独立行政法人 産業技術総合研究所【理事長 吉川 弘之】(以下「産総研」という)エレクトロニクス研究部門【研究部門長 和田 敏美】量子凝縮物性グループ【研究グループ長 柳澤 孝】池田 伸一 主任研究員、梅山 規男 テクニカルスタッフは、赤外線の集光加熱によるアスベスト溶融無害化技術を開発した。壁・天井などに吹き付けられた飛散性のアスベスト含有材を、剥離(はくり)することなく、現場で溶融無害化処理ができる。
回転だ円型の点集光型赤外線反射鏡を備えた加熱装置を用い、集光部を壁などの処理するアスベスト面に一致させ、わずか数秒で1500℃以上に昇温させることにより、飛散性アスベスト含有材を溶融する。
現在は実験室内の小規模処理装置であるが、今後は大面積を処理できる装置の開発を行っていく。さらに解決すべき課題抽出のために現場での実験を進めていく。
今回の成果は、1月25日に産総研つくばセンターで開催される「TXテクノロジー・ショーケース・イン・ツクバ2008」に出展する。

*提示情報*

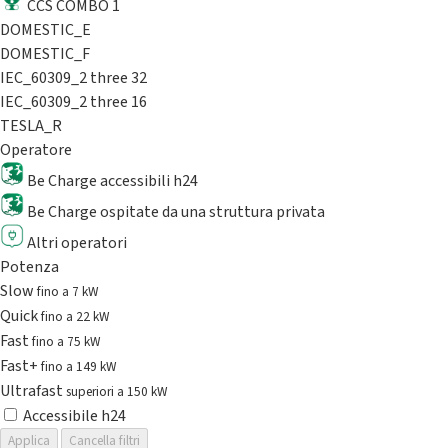
CCS COMBO 1
DOMESTIC_E
DOMESTIC_F
IEC_60309_2 three 32
IEC_60309_2 three 16
TESLA_R
Operatore
Be Charge accessibili h24
Be Charge ospitate da una struttura privata
Altri operatori
Potenza
Slow
fino a 7 kW
Quick
fino a 22 kW
Fast
fino a 75 kW
Fast+
fino a 149 kW
Ultrafast
superiori a 150 kW
Accessibile h24
Applica
Cancella filtri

*演習課題*
**1.** 本文のうち「回転だ円型の点集光型赤外線反」を含む語句で始まり「ツクバ2008」に出展する。」で終わる部分を、「赤外線反射鏡」を「赤外線ミラー」に差し替えて更新してください。
**2.** 上にあるすべての項目の行を、一字一句そのまま出力してください。画像は答えに含めないでください。

*課題別解答*
**1.**
回転だ円型の点集光型赤外線ミラーを備えた加熱装置を用い、集光部を壁などの処理するアスベスト面に一致させ、わずか数秒で1500℃以上に昇温させることにより、飛散性アスベスト含有材を溶融する。
現在は実験室内の小規模処理装置であるが、今後は大面積を処理できる装置の開発を行っていく。さらに解決すべき課題抽出のために現場での実験を進めていく。
今回の成果は、1月25日に産総研つくばセンターで開催される「TXテクノロジー・ショーケース・イン・ツクバ2008」に出展する。

**2.**
CCS COMBO 1
DOMESTIC_E
DOMESTIC_F
IEC_60309_2 three 32
IEC_60309_2 three 16
TESLA_R
Operatore
Be Charge accessibili h24
Be Charge ospitate da una struttura privata
Altri operatori
Potenza
Slow
fino a 7 kW
Quick
fino a 22 kW
Fast
fino a 75 kW
Fast+
fino a 149 kW
Ultrafast
superiori a 150 kW
Accessibile h24
Applica
Cancella filtri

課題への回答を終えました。